■ Records ■

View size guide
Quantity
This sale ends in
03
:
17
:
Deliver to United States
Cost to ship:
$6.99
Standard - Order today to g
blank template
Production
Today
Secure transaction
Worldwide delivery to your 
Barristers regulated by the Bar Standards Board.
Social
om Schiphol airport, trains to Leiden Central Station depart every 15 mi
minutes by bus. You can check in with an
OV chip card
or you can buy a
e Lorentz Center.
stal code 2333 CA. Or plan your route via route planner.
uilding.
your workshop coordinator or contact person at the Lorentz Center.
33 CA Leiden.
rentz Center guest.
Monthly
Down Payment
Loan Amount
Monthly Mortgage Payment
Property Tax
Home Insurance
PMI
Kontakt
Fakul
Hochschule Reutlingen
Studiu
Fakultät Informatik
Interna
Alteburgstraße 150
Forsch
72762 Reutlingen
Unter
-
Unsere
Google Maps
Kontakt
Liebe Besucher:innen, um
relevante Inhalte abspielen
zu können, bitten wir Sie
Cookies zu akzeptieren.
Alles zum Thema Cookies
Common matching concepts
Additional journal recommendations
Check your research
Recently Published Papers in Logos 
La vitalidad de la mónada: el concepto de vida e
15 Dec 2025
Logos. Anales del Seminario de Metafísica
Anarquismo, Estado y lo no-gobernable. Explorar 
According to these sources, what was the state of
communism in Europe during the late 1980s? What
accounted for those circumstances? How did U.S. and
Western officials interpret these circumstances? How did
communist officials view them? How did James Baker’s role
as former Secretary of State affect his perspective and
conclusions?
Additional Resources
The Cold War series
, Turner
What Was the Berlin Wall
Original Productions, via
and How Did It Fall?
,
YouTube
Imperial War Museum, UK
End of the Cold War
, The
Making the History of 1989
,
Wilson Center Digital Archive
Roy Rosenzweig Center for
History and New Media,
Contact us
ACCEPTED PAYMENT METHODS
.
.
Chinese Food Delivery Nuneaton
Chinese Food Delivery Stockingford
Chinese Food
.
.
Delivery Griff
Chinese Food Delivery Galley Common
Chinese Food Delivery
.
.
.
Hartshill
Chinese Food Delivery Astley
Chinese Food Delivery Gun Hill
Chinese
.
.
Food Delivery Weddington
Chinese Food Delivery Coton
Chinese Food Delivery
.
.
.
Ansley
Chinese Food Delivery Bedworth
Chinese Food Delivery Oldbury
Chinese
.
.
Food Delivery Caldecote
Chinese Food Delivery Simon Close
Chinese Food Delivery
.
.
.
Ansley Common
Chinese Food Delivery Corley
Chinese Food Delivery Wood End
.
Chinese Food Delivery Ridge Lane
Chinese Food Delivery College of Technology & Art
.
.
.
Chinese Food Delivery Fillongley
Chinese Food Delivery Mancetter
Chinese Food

■ Work item ■
Extract every line above containing the word "Reutlingen".

■ Result for this task ■
Hochschule Reutlingen
72762 Reutlingen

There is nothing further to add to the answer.